The invention features a computer implemented method for determining glycoforms in mass spectrometry survey scan data. In general, the method for determining glycoforms in mass spectrometry survey scan data generally includes the steps of providing a biological sample containing a plurality of biomolecules; generating a plurality of ions of the biomolecules; performing mass spectrometry measurements on the plurality of ions, thereby obtaining ion count peaks for the biomolecules; and, identifying distributions of glycoform ion count peaks by monosaccharide differences, thereby determining the presence of glycoforms in the biological sample. Determined glycoforms may be specifically selected for further analysis, such as through selection for MS-MS acquisition.

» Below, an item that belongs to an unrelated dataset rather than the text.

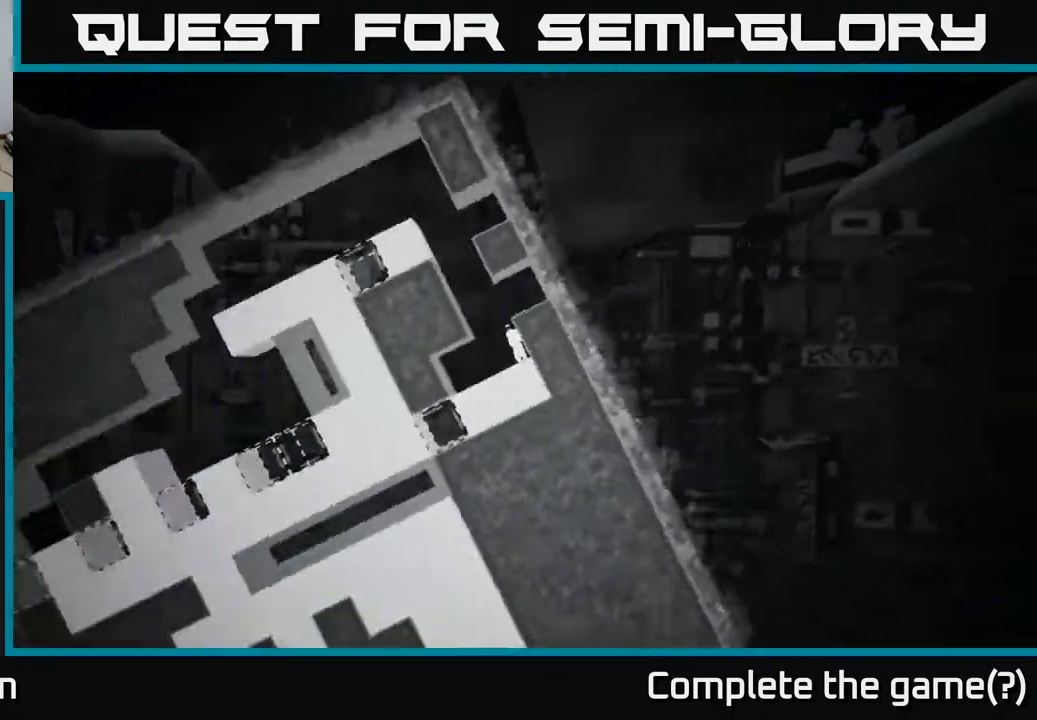
{"buttons": [], "left_stick": "right", "right_stick": "center", "events": [[50, "left_stick", "left"], [233, "A", "down"], [233, "left_stick", "center"], [300, "left_stick", "right"], [450, "A", "up"]]}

The invention further features a computer implemented method for identifying glycopeptide spectra from MS/MS data. The computer implemented method generally includes the steps of inputting mass spectrometry data comprising ion counts for a plurality of biomolecules; assessing one or more MS/MS spectra for the presence of oxonium ions, a low peak density area, and monosaccharide loss; scoring the spectra; comparing the spectra scores to a glycosylation threshold, and classifying spectra as glycopeptide spectra or not based on the results of the comparison of spectra scores to a glycosylation threshold. The invention further features a computer implemented method for determining the most likely naked peptide for a glycopeptide spectrum from a group of candidate naked peptides, with steps generally comprising: inputting a group of candidate naked peptides for a glycopeptide spectrum; applying theoretical sugar fragments to the candidate naked peptides; determining correlation scores for the resultant candidate glycopeptides; determining the highest scoring match from the group of candidate glycopeptides, from which the carbohydrate portion indicates the optimal sugar structure, and the peptidic portion indicates the most likely naked peptide.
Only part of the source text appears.